Mean Value Theorem Integrals

Let $f,g:[a,b]\to\mathbb{R}$ be smooth and integrable. Then, there exists an $x_0\in[a,b]$ with

$$ \int_a^b f(x)g(x)dx=f(x_0)\cdot\int_a^b g(x)dx.$$

Is there any way of approximating $x_0$, without evaluating $\int_a^b f(x)g(x)dx$?

We may assume $g$ to be positive and monotone increasing and $\int_a^b g(x)dx$ to be known.

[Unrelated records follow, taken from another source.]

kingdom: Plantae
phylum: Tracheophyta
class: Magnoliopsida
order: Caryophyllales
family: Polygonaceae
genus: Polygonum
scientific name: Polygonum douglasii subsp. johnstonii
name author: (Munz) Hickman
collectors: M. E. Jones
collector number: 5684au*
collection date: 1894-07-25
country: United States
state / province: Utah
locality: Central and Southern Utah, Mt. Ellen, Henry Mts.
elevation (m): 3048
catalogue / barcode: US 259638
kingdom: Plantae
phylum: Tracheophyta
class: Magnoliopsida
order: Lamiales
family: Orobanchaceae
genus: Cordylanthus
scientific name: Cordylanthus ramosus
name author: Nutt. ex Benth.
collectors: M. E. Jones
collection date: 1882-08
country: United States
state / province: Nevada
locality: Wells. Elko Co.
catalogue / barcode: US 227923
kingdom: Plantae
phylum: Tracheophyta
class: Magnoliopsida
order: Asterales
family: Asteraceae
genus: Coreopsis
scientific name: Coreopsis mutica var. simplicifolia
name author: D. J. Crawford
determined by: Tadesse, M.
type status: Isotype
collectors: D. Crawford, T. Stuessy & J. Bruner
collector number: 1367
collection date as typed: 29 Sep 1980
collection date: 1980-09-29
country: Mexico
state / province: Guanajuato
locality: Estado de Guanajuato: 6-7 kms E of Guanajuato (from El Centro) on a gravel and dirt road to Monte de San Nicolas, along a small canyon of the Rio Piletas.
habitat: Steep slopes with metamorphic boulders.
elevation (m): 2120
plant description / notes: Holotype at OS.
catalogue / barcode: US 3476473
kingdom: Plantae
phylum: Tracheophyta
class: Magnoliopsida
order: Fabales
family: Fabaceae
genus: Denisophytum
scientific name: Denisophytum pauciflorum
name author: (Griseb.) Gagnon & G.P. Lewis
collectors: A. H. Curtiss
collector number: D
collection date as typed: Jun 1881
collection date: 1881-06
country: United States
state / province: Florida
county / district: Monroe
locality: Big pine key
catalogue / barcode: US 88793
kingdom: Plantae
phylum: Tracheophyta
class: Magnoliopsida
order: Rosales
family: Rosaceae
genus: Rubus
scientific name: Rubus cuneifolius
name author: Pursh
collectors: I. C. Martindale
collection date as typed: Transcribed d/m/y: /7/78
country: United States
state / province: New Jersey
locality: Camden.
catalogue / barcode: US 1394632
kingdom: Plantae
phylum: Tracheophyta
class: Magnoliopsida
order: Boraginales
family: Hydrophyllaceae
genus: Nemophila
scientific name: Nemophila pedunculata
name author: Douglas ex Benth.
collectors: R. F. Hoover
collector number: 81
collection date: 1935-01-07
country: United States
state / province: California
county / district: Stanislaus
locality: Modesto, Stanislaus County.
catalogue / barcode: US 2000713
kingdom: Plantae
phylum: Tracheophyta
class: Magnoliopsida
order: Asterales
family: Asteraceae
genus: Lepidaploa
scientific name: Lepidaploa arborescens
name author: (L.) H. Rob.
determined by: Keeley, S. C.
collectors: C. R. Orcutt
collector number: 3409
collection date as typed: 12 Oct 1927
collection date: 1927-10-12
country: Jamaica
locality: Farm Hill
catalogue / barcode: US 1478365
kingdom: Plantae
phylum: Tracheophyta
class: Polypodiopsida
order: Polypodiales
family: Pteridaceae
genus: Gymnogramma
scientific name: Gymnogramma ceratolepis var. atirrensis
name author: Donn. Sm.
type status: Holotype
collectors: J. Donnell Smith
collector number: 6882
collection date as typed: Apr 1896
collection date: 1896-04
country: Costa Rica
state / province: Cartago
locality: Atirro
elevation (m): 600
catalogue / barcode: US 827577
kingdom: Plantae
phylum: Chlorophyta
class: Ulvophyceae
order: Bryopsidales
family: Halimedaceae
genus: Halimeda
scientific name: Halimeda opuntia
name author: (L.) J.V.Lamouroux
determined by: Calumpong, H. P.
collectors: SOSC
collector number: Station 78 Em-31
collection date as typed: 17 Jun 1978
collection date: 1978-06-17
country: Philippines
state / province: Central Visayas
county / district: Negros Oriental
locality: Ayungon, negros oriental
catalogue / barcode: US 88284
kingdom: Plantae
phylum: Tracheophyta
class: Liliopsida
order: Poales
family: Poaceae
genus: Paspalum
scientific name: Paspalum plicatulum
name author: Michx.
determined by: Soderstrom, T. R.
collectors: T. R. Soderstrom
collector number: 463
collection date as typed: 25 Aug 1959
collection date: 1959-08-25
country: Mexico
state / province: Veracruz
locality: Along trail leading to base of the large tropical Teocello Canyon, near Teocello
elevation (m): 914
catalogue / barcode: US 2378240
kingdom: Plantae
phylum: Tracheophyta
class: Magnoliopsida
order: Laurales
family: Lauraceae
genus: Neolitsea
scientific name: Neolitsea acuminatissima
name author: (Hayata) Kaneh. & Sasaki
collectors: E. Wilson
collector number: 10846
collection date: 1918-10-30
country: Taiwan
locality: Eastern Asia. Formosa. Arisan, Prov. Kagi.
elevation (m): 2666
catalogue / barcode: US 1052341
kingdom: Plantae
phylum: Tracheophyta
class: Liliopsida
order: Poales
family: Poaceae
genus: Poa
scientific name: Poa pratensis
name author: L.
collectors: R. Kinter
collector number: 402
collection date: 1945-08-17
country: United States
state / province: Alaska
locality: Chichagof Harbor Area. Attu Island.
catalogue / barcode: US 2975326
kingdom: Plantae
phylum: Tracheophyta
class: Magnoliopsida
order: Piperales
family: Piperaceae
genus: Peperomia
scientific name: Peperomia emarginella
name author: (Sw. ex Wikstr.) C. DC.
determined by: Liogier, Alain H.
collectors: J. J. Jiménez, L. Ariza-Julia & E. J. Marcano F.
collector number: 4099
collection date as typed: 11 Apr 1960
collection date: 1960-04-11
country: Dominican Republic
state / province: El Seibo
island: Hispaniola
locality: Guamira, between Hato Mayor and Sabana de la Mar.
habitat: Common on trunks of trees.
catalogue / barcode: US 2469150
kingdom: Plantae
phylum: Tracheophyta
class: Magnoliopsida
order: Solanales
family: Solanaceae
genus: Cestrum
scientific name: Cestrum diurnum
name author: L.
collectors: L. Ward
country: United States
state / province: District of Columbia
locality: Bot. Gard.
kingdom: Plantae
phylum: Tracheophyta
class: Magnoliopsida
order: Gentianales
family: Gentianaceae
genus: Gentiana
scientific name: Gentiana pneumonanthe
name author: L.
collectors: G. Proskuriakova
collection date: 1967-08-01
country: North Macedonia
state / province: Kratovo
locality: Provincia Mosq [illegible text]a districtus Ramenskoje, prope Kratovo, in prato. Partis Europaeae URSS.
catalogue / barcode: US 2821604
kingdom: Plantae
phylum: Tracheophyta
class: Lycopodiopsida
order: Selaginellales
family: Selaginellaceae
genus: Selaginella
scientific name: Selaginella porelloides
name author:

Setting $g(x)\equiv1$, we obtain $$ \int_a^b f(x)dx=f(x_0)\cdot(b-a),$$ so finding this $x_0$ numerically may be a strong tool in approximating any integral?

Solution 1:

Going off Alex's comment: we are looking for $x_0$ such that $$f(x_0)=\frac{\int_a^b f(x)g(x)\,dx}{\int_a^b g(x)\,dx}.$$ The right hand side of the equality is the average of $f$ with respect to $g$ (or you could thing of $g$ as a density function for the wire starting at $a$ and ending at $b$). For example, taking $g=1$ as in the question, we get precisely the average value of $f$ on $[a,b]:$ $$f(x_0)= \frac{1}{b-a}\int_a^b f(x)\,dx.$$ Unfortunately, even with such a simple $g$, this heavily depends on choice of $f$. For example, pick any $x_0$ in $(a,b);$ you can find $f$ depending on $x_0$ such that $f(x_0)$ equals the average of $f$ on $[a,b].$ Even assuming $f$ is monotone increasing won't be enough: the claim of the previous sentence still holds.

I think David's suggestion of a root-finding algorithm might work (depending on $f$), but there may be cases it doesn't converge (like Newton's method). Note that there may be multiple solutions for $x_0$ and such an algorithm may oscillate between them in some way.